• [Your goal] For these records, count the lines containing the word "that" and respond with the number alone.

*** Opening Extracted entries ***

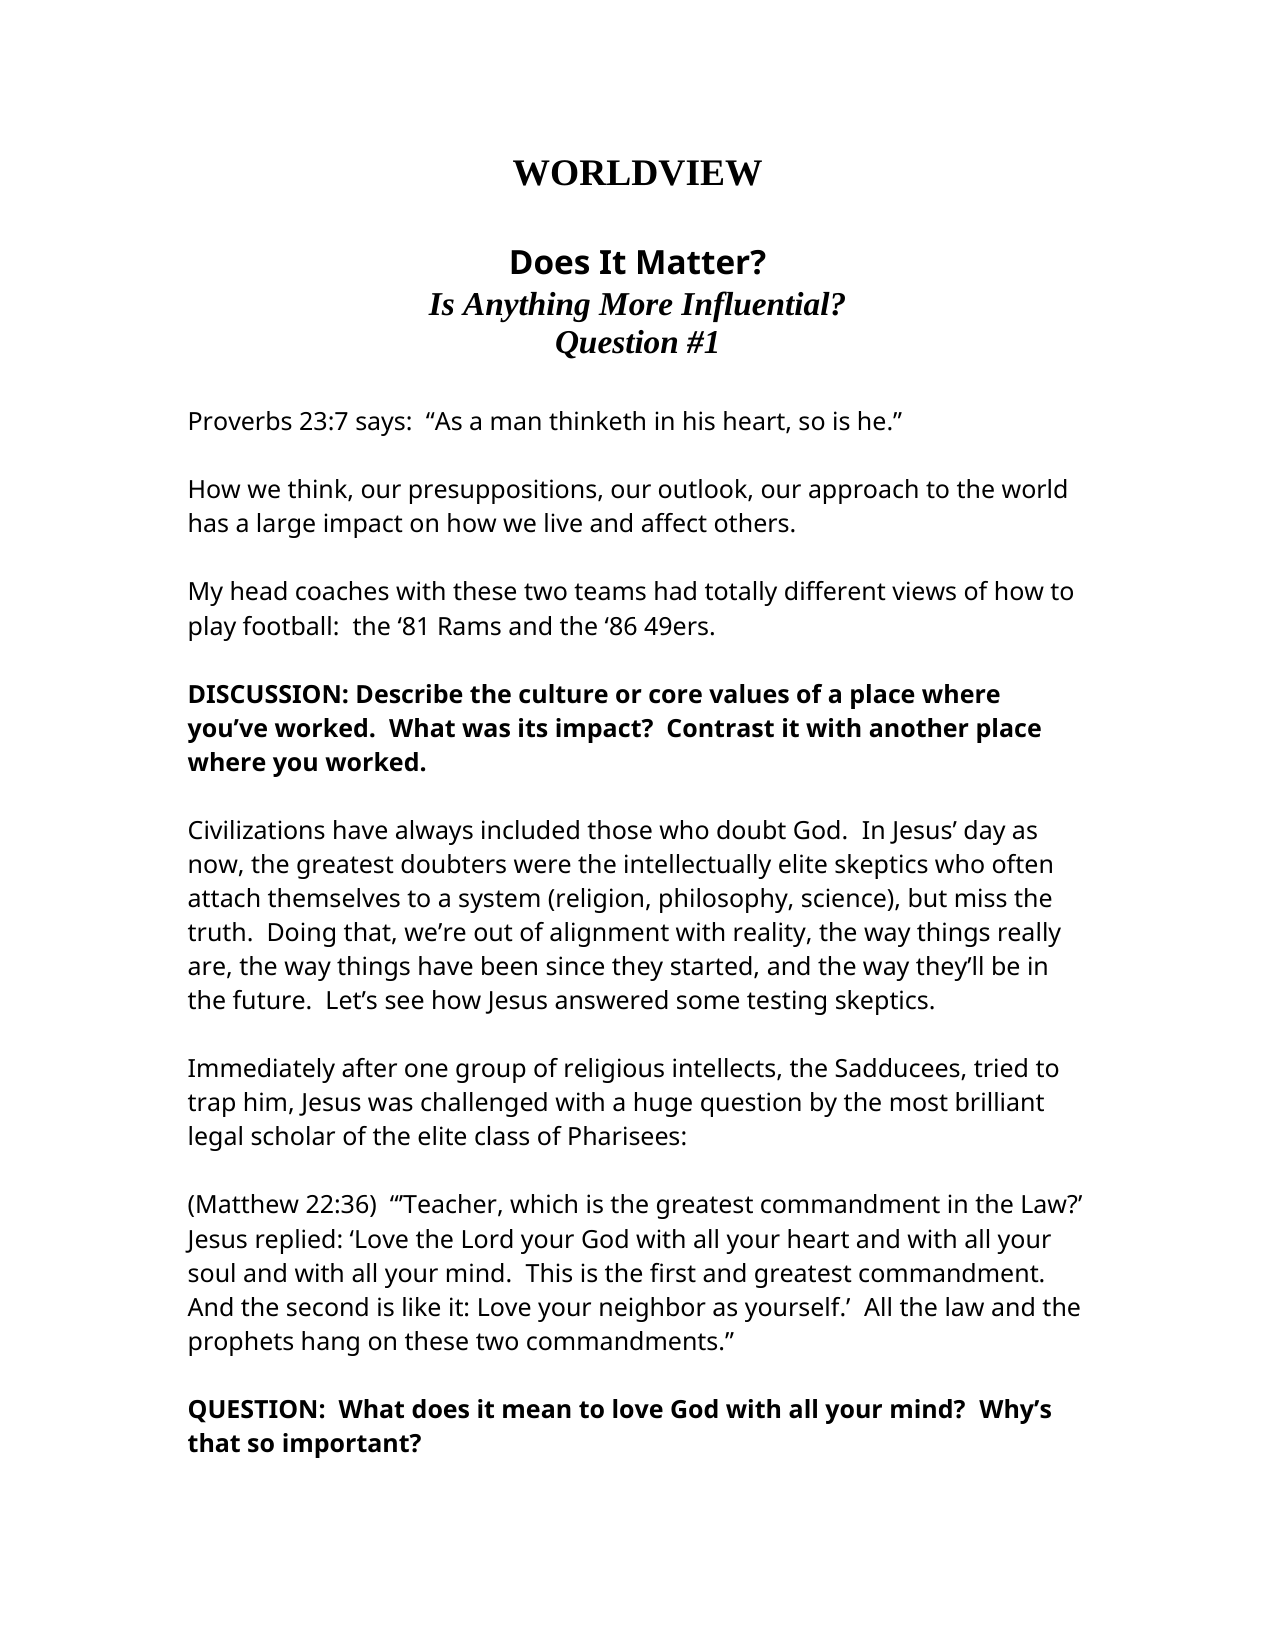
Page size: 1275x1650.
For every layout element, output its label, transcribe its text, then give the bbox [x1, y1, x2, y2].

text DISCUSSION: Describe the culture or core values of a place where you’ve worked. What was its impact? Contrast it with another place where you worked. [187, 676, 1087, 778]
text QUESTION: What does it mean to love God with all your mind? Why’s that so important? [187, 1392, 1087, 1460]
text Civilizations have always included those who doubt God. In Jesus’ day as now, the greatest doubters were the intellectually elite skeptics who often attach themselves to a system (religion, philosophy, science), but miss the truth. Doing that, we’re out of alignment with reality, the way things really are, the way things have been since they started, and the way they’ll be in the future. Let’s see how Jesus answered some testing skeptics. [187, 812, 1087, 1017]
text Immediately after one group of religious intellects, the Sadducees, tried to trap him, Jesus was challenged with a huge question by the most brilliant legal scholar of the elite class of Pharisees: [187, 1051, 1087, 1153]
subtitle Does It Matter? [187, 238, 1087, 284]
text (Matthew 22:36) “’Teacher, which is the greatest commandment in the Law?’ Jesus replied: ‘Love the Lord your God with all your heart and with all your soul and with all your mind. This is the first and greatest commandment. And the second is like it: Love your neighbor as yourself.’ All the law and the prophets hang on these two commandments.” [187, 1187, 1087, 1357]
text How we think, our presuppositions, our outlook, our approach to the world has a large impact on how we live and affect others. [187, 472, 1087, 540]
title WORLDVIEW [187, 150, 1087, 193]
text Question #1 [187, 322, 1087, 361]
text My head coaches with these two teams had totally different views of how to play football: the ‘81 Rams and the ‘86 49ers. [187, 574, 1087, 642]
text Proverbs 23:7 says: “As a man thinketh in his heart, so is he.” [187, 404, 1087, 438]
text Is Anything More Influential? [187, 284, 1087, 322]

*** Closing Extracted entries ***
*** Opening Extracted entries ***

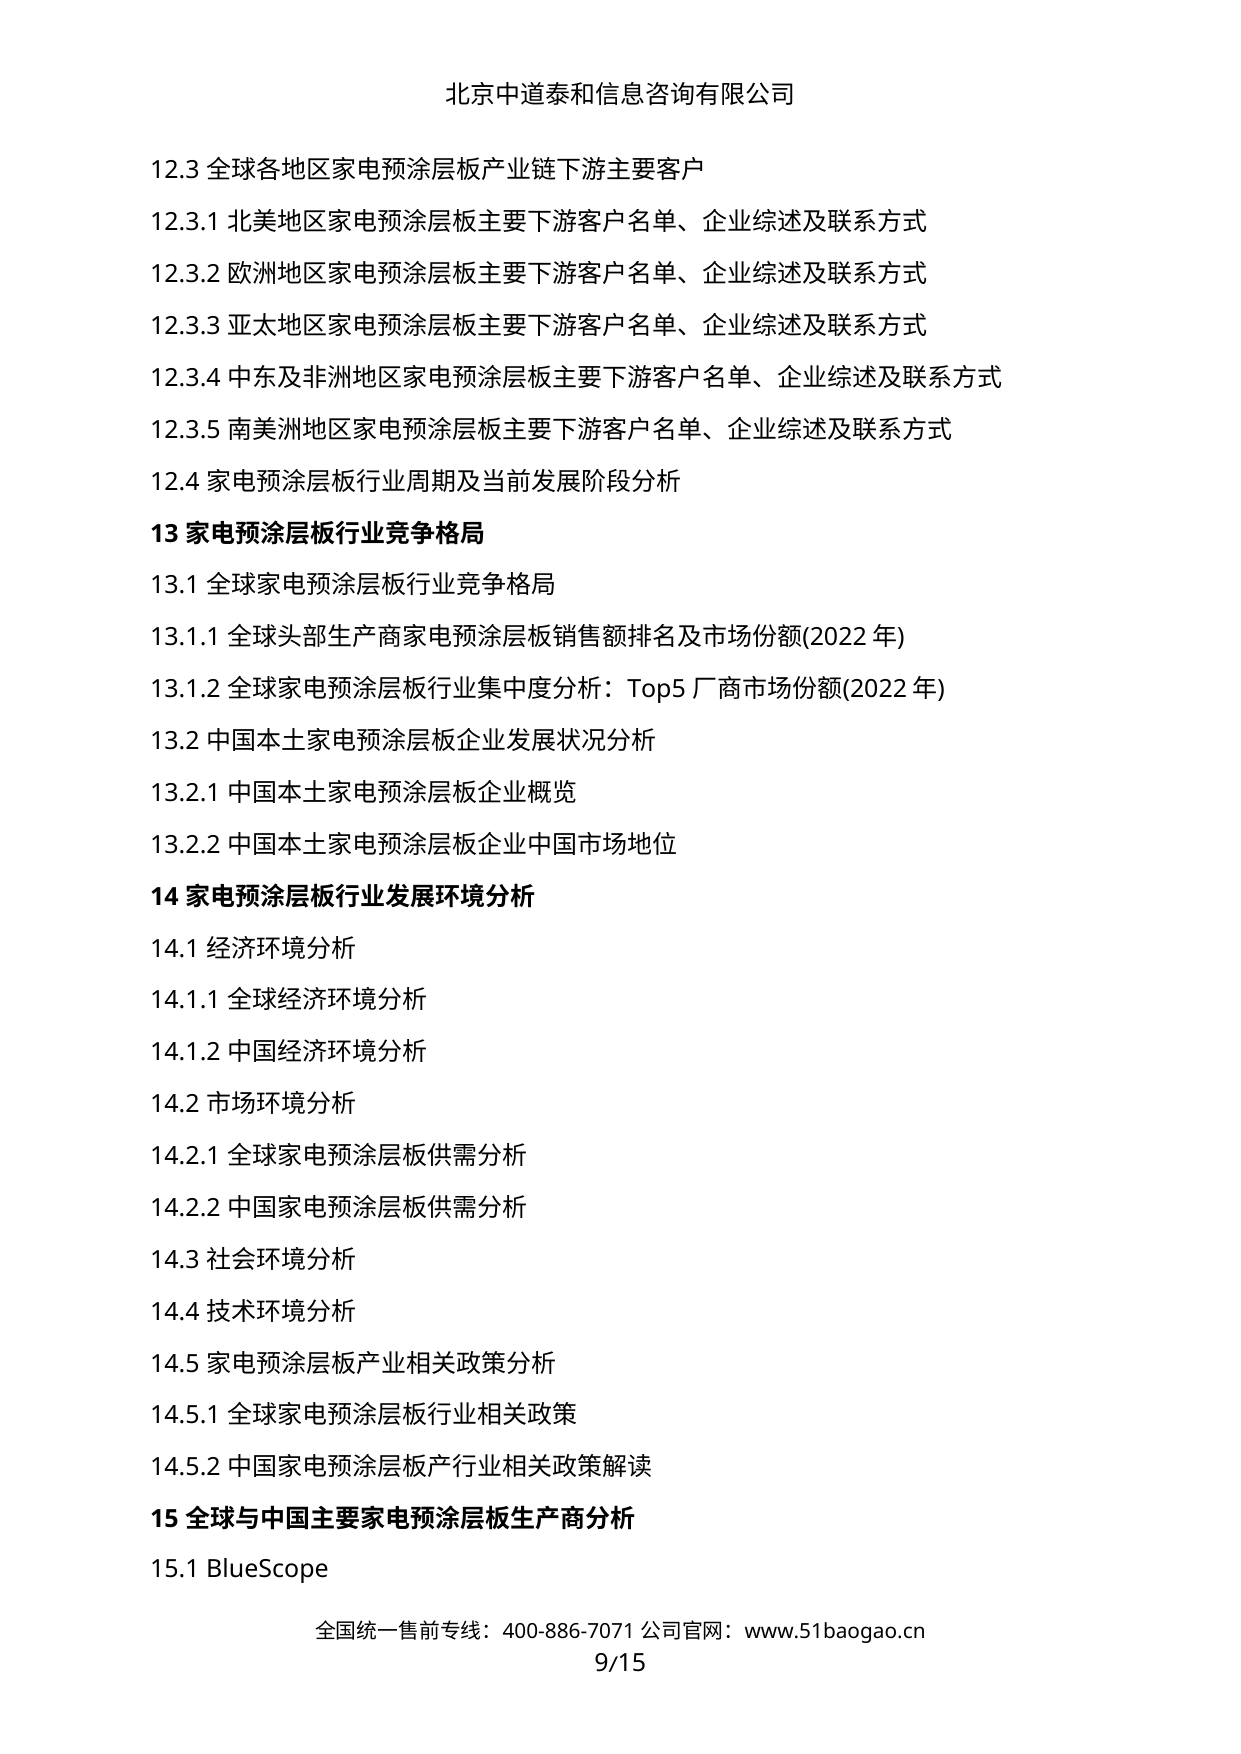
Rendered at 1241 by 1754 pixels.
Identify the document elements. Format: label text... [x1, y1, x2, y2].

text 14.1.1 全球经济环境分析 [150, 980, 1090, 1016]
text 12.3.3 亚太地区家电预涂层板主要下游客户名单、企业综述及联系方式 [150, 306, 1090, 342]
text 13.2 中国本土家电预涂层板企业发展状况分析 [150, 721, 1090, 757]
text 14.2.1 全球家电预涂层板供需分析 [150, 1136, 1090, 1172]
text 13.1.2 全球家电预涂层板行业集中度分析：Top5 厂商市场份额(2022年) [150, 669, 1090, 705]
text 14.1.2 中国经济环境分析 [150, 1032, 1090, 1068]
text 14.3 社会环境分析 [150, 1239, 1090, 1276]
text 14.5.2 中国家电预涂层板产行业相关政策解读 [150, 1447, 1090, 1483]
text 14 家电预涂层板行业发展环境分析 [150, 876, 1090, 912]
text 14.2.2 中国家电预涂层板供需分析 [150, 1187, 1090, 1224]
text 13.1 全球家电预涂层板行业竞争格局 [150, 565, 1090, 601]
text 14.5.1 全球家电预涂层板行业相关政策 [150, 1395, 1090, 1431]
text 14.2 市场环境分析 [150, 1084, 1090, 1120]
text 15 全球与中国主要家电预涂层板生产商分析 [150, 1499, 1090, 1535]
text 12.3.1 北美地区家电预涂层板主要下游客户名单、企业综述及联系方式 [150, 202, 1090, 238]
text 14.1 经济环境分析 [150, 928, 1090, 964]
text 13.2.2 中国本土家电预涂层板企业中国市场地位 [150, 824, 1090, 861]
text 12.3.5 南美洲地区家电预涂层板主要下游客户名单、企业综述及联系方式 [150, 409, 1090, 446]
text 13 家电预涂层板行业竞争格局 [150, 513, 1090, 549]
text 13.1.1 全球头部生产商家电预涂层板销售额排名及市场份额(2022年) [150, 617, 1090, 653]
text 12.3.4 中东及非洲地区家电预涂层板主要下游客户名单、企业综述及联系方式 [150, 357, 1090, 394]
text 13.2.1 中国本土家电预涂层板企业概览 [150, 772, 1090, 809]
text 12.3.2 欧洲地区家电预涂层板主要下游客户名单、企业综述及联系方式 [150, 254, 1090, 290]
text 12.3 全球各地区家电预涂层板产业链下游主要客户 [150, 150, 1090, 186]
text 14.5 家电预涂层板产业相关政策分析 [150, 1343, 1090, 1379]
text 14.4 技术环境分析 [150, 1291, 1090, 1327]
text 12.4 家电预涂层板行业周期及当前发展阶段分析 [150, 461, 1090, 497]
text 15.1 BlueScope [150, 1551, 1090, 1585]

*** Closing Extracted entries ***

• [Task solution] 2